Today is the last day of my 20s – I turn 30 tomorrow and it's a big milestone for me. In my 20s, I looked forward to turning 30 because I figured that by then, I’d totally have it made – you know – the career, the kids, the husband, and the house (because isn’t that what we’re all supposed to want?!).
When I got married recently, at the ripe old age of 29, my Dad told me, “you must be relieved you managed to get married whilst you’re still in your 20s!” Thanks, Dad (insert eye-rolling here). But his comment, beside raising my hackles, did get me reflecting on the things that I didn’t do in my 20s that I thought I would have done by the time I was 30. These are my 4 biggies:
1. Buy a house
The common wisdom seems to be that buying your own home is a “safe” financial investment and this was certainly something imparted to me by my parents – my mother bought her first home in her early 20s and my father ran a real estate business for 10 years. But buying my own home never excited me. To me, it signified a big financial commitment and one that would tie me to one place for a very long time. I discovered my love of travel early on and I knew that I wanted to live and travel all over the world. Over time, I’ve learned that buying a home doesn’t guarantee a positive return on investment or necessarily provide the “security” that maybe it once did. I’ve let go of my “need” to own my own home and instead look for other ways to invest and save for my future.
In my early 20s, I moved into this great little apartment with my BFF in East Perth that we could barely afford. We spent all of our money on rent and booze (we threw epic parties at our place). I used credit cards to buy clothes and shoes so I’d look hot when we went clubbing. And sometimes I even bought food. It was obviously AWESOME. But I always thought that once I was making “real” money I’d be able to save.
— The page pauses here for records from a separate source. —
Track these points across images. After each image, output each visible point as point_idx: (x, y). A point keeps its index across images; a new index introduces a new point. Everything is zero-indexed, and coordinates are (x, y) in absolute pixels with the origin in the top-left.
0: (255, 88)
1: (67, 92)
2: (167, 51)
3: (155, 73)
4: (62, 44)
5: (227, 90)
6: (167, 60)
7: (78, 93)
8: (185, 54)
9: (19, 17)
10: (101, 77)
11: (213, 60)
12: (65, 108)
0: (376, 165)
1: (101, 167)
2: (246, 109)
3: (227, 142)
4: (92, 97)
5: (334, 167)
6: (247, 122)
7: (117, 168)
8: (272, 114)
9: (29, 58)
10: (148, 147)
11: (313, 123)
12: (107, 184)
10 years on and I feel embarrassed to admit that I have hardly any savings and I pretty much still live paycheck to paycheck even though I’m earning significantly more money. I don’t have any debt, but I’m still working on getting those savings together…
3. Have children
My mum was married at 23 and had me when she was 24 and my twin sisters when she was 27. I thought I’d get married in my mid-20s and have my first child in my late 20s. I thought that to be a “real” woman and a “real” adult that’s what I needed to do.
But I don’t have children and I relish the flexibility and freedom that comes because of it. And I feel plenty grown up and womanly thank you very much!
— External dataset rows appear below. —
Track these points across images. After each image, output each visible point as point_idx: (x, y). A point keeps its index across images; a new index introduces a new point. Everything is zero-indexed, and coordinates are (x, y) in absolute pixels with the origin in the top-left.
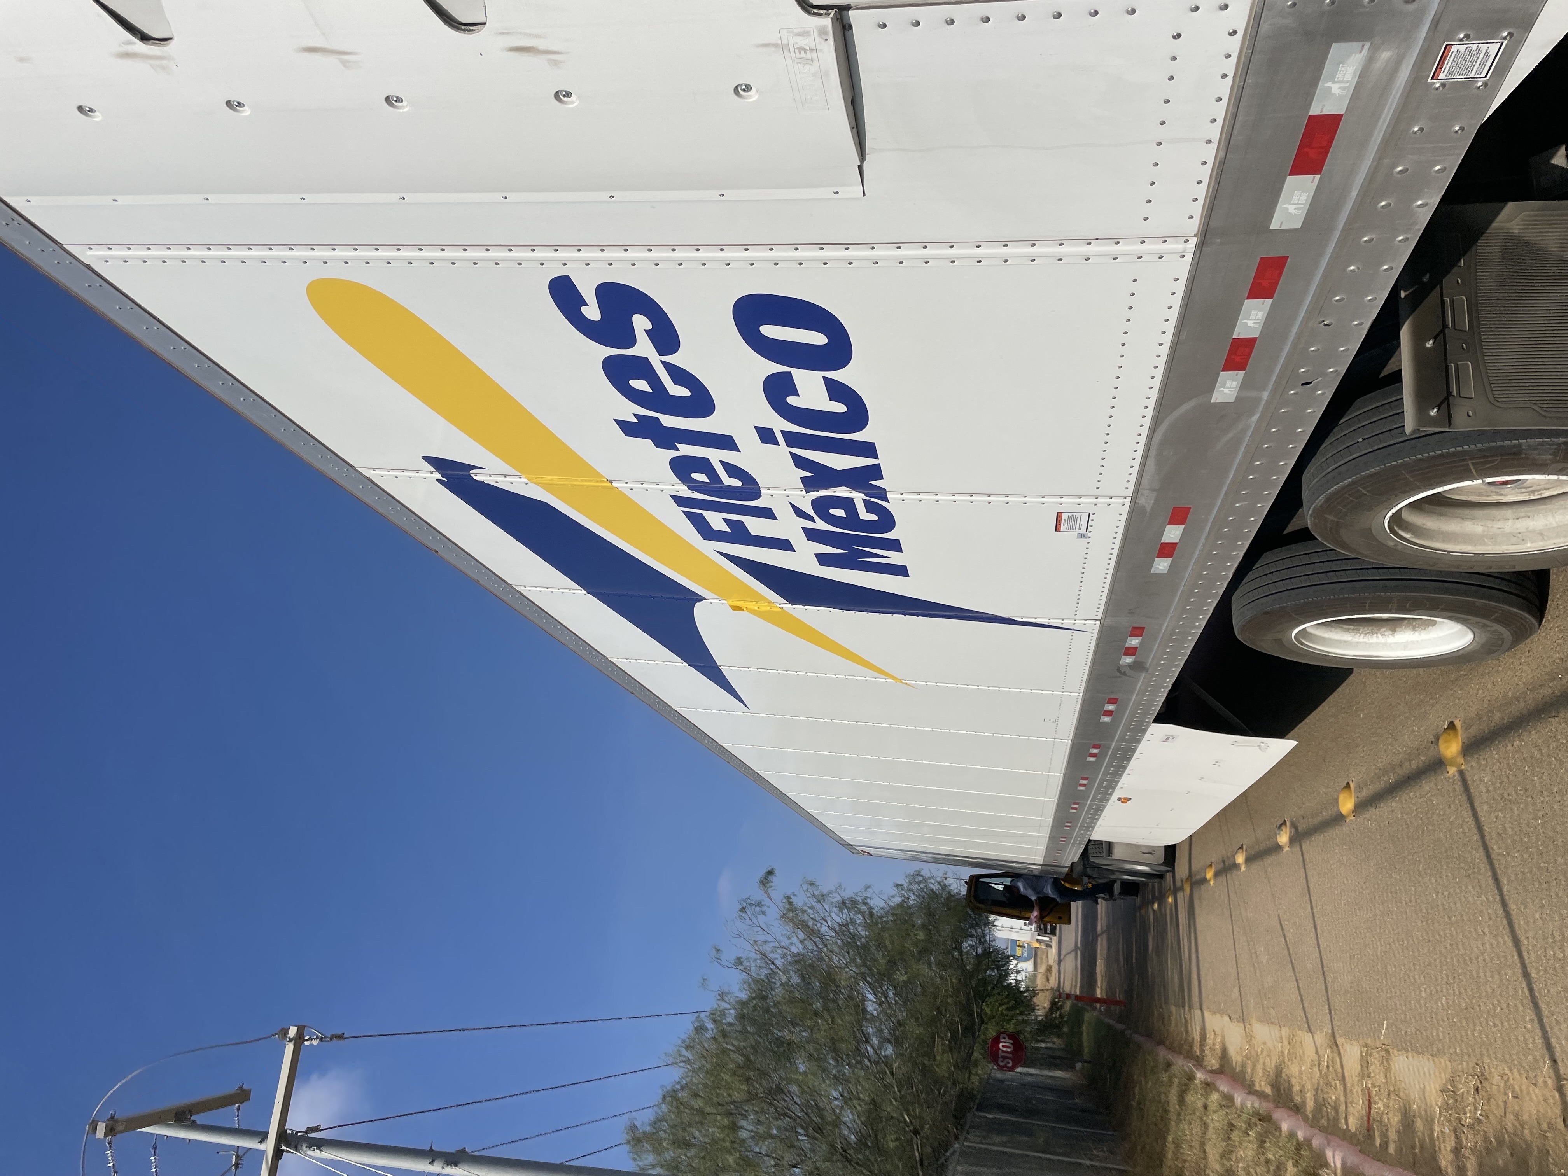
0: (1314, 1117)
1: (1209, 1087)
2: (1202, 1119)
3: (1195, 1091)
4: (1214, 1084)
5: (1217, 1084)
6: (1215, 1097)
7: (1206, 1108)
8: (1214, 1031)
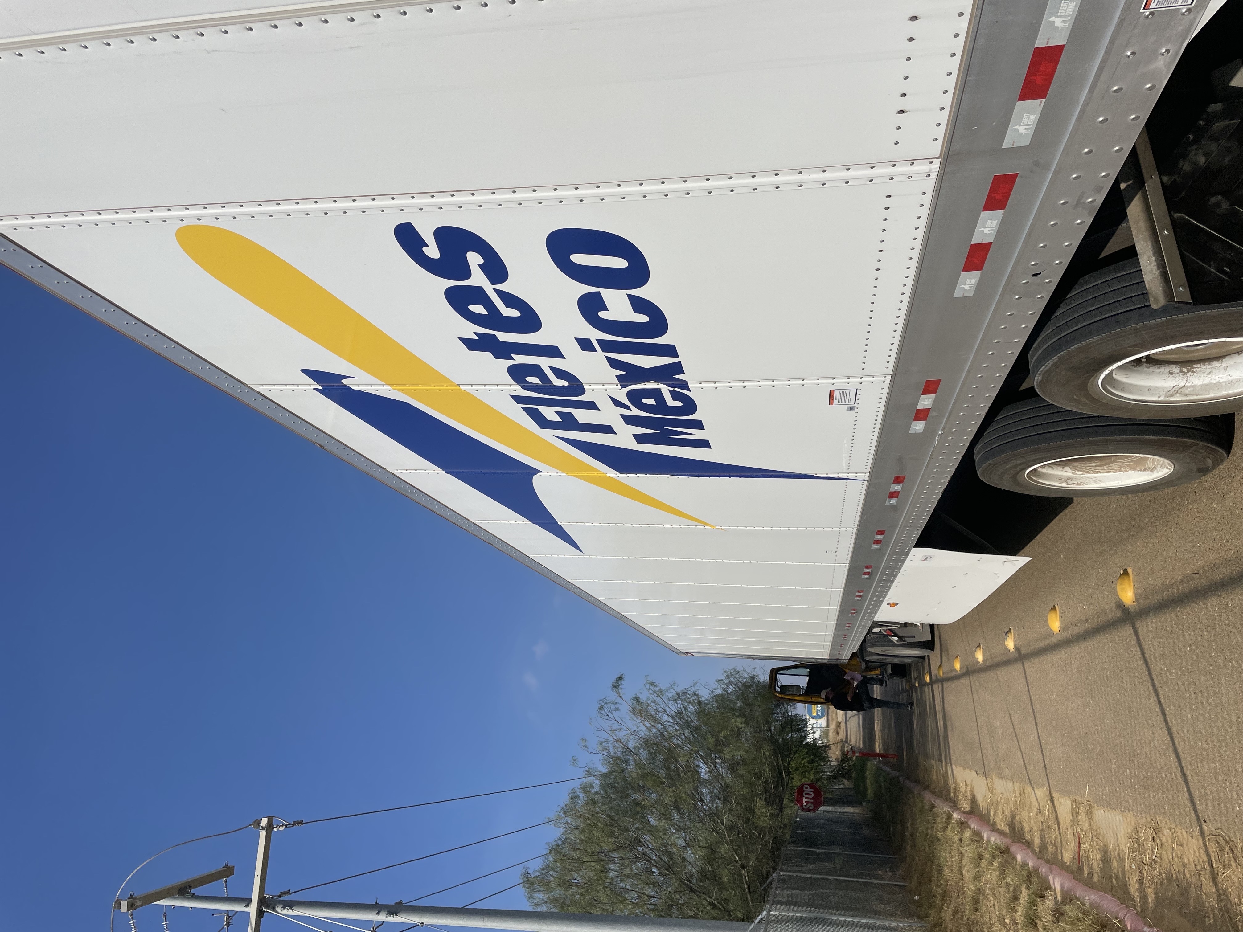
0: (1040, 851)
1: (963, 824)
2: (958, 850)
3: (953, 828)
4: (967, 822)
5: (969, 822)
6: (968, 834)
7: (961, 842)
8: (965, 782)
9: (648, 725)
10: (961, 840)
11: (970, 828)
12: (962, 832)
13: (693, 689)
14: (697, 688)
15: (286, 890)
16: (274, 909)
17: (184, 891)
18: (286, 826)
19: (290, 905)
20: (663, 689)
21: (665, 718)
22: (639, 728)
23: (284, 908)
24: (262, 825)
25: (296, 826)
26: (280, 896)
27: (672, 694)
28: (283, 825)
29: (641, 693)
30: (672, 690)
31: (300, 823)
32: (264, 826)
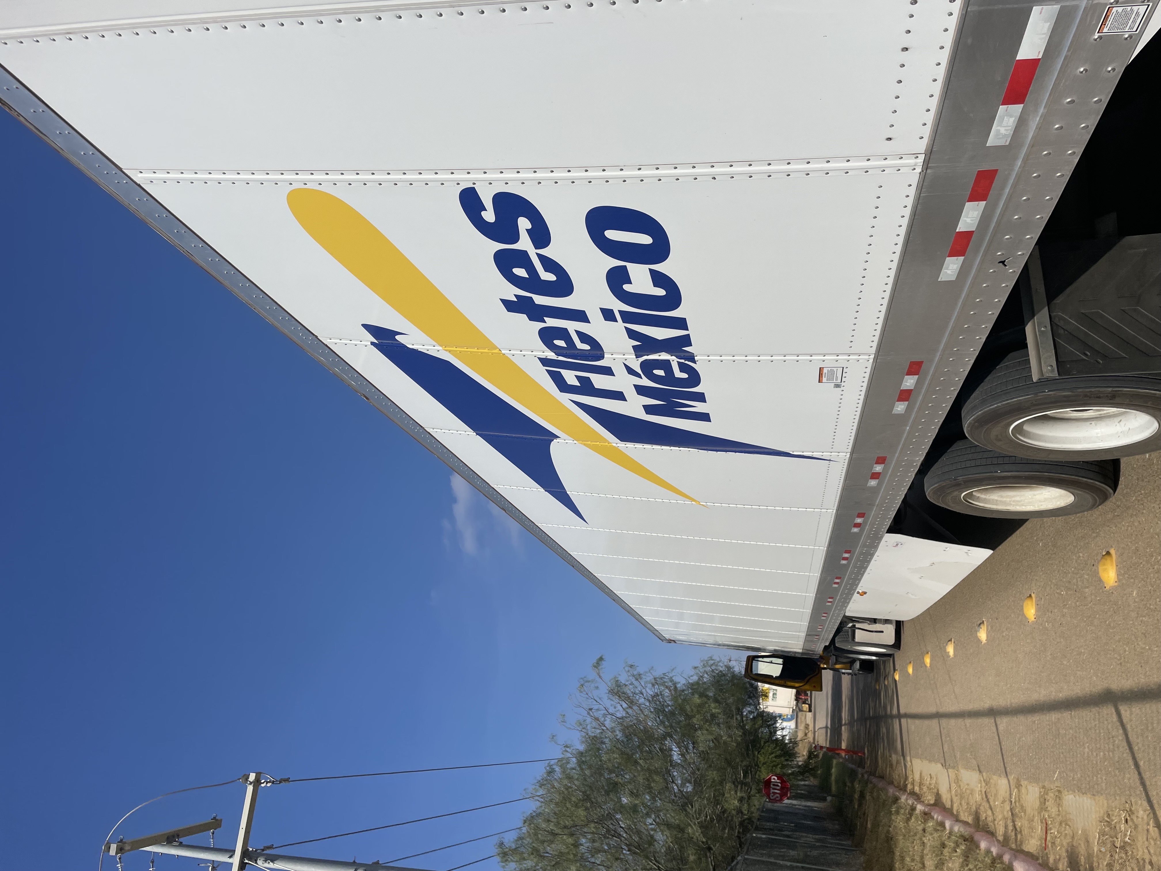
0: (1003, 840)
1: (926, 816)
2: (921, 839)
3: (917, 819)
4: (930, 813)
5: (932, 814)
6: (931, 824)
7: (924, 832)
8: (930, 775)
9: (625, 705)
10: (924, 830)
11: (933, 818)
12: (925, 821)
13: (670, 675)
14: (673, 674)
15: (269, 844)
16: (256, 863)
17: (171, 839)
18: (273, 782)
19: (273, 859)
20: (641, 672)
21: (642, 700)
22: (617, 709)
23: (266, 861)
24: (249, 780)
25: (283, 784)
26: (263, 850)
27: (650, 678)
28: (270, 782)
29: (619, 675)
30: (649, 674)
31: (287, 780)
32: (251, 781)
For some time now, people have asked me “when” I’m having children and when I reply I’m not even sure IF I want children, I get told “you will want them when you’re older” and “children bring meaning to your life” and “you’re too focused on your career” etc etc (I’m sure you’ve heard them all before!). But I’m still not sure if I want children and there are plenty of things that currently bring meaning and a sense of purpose to my life.
4. Know “what I want to do with my life”
When I started my accounting career at the age of 20, I was eager and ambitious and I couldn’t wait to start “climbing the corporate ladder”. I figured if I worked hard, by the time I was 30, I’d be a Partner in a big accounting firm and I’d be set.
About 6 months into my first accounting job, I decided that climbing the corporate ladder sucked. So I focused on partying and planning my next holiday (this took a lot of focus - 2 day hangovers are TOUGH). As soon as I'd gained my Chartered Accountant certification (I wasn't a complete slacker!) I travelled through South, Central and North America for 6 months (yes, my boss let me take 6 months off work. Australian bosses are the BEST). I was miserable when I came back to work so my boss sent me on a 12 month secondment to a Caribbean island (see, I told you Australia bosses are the best) and I’m now in a senior management position in a Big 4 accounting firm in San Francisco. Which is pretty awesome. But I’m still figuring out “what to do with my life”.
And that's ok. I'm kinder to myself now. I spent my 20s in such a hurry trying to get “somewhere” and I know now that I need to SLOW DOWN. That it's ok that I haven’t got it all figured out and that I don’t know what “making it” even means anymore. I’m going to let my curiosity and love of learning keep moving me forward without being so concerned about the end result. I think that, like my 20s, my 30s are going to be pretty wild and fun ride.